**To-do item**
Write only how many lines in this data include "Poivre".

**Exercise data**

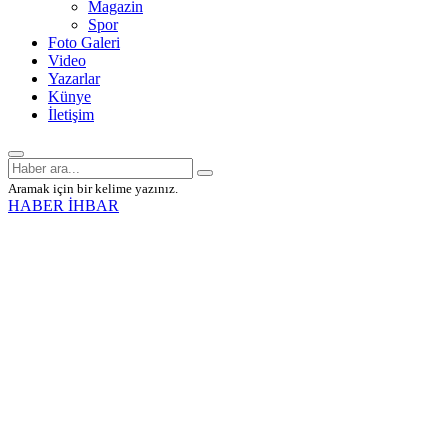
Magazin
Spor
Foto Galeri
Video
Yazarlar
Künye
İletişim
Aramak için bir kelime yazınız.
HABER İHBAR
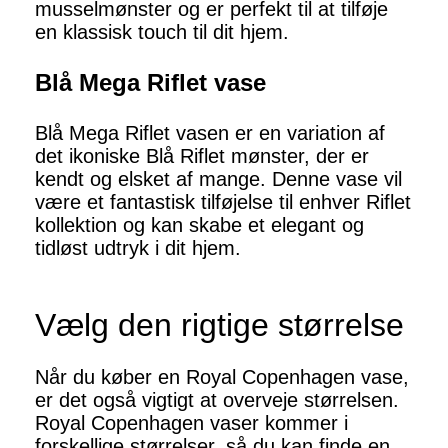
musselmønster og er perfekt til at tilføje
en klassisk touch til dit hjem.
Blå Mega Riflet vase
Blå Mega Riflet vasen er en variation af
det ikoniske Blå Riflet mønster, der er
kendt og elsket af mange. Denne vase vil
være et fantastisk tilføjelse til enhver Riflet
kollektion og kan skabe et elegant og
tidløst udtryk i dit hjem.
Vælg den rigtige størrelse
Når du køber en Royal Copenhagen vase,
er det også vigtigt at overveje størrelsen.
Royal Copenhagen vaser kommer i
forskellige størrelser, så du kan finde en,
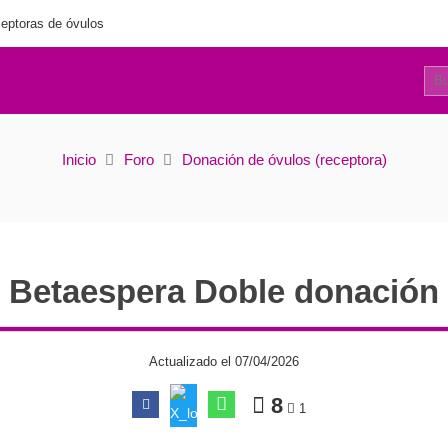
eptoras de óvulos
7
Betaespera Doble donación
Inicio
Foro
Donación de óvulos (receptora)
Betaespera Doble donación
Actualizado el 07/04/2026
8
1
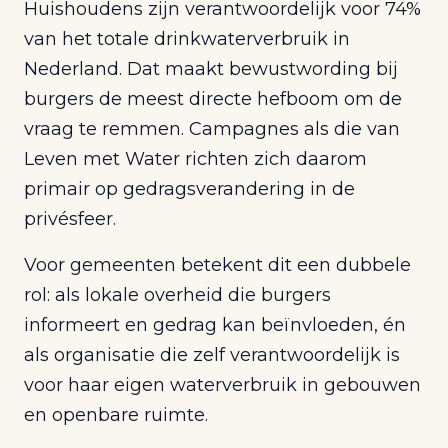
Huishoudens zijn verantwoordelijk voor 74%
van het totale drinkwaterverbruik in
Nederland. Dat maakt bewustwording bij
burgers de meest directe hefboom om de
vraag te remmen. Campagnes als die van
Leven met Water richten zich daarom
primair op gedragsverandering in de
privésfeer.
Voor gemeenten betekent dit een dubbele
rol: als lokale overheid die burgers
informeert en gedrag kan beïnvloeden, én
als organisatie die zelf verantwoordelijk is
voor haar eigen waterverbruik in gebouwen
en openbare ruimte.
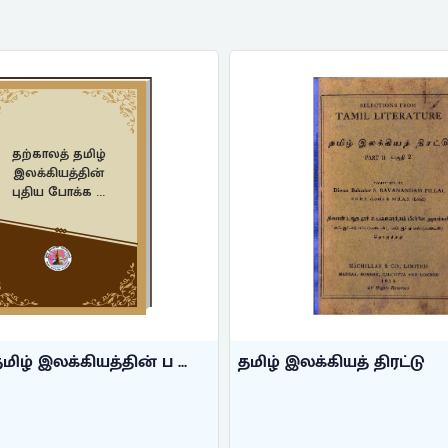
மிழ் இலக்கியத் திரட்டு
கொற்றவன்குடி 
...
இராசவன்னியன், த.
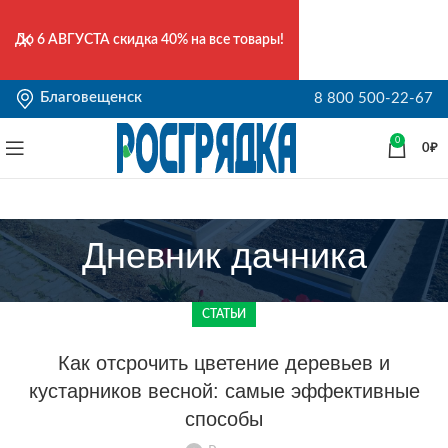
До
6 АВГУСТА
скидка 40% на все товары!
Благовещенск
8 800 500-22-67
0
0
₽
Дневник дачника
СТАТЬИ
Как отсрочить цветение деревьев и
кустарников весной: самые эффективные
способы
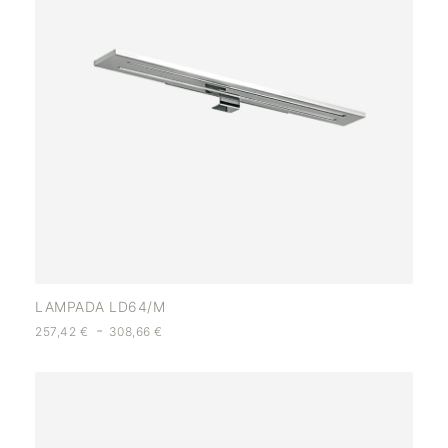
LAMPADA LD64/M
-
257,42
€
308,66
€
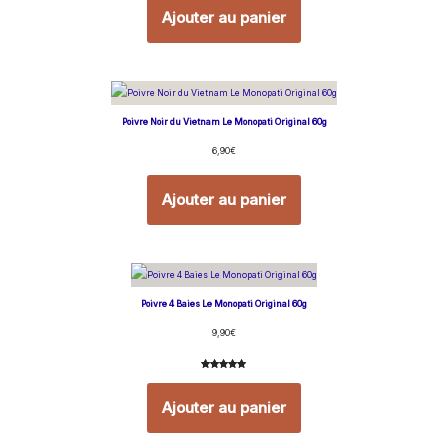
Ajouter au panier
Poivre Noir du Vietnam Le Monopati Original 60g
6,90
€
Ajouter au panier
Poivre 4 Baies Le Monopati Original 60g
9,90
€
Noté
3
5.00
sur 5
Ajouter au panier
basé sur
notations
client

--

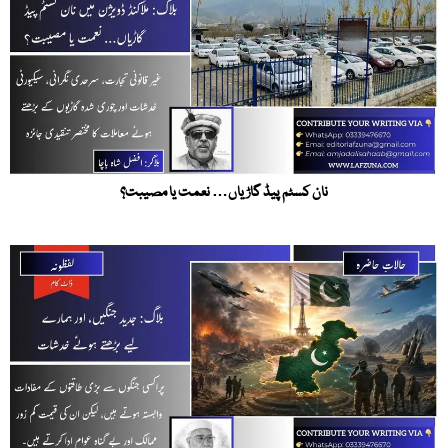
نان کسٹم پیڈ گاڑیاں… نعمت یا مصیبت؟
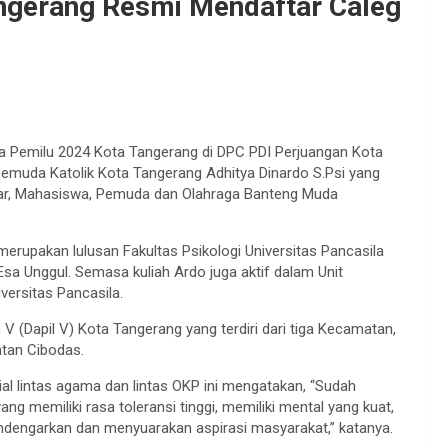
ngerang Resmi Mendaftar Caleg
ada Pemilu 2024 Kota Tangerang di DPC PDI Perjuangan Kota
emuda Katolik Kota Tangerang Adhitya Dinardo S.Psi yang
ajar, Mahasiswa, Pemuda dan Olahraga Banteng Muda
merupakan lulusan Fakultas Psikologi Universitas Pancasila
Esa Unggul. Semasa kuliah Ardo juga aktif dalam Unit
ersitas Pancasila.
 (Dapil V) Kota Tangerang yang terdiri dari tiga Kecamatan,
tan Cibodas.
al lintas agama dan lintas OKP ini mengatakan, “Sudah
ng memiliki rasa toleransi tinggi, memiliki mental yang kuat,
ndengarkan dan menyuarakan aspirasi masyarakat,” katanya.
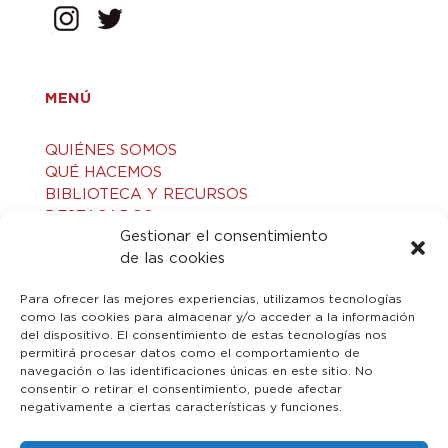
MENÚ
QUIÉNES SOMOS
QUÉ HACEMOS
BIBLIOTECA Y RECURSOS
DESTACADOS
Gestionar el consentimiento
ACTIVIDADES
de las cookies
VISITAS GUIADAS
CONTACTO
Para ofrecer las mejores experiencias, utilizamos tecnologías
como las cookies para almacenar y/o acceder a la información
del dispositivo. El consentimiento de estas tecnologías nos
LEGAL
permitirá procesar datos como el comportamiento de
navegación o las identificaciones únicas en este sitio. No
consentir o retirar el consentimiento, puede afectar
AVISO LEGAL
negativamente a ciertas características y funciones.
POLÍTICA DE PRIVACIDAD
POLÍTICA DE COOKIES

--

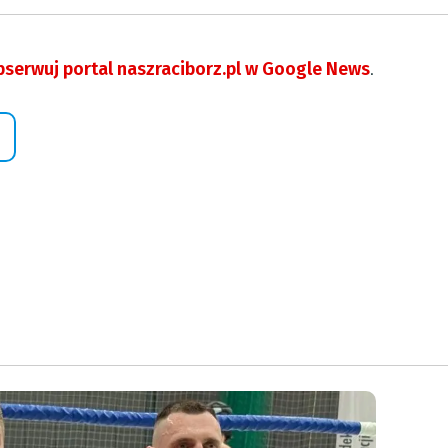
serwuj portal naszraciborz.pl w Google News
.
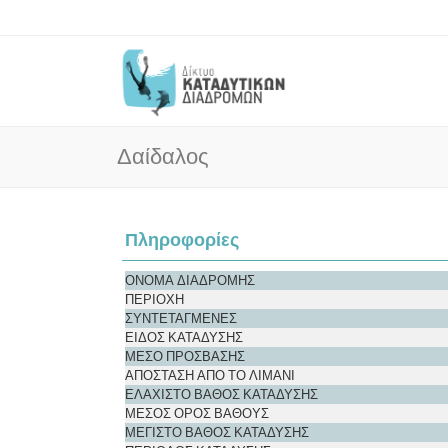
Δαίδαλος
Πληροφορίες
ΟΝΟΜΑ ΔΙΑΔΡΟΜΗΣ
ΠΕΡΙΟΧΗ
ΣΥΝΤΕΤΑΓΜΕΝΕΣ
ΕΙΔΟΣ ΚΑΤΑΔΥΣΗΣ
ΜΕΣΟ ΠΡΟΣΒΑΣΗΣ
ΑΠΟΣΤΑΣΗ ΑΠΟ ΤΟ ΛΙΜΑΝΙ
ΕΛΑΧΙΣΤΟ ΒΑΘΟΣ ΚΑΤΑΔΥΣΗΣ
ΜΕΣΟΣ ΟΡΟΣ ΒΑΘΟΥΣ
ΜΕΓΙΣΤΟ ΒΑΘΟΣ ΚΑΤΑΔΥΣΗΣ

**Solution for this task**
2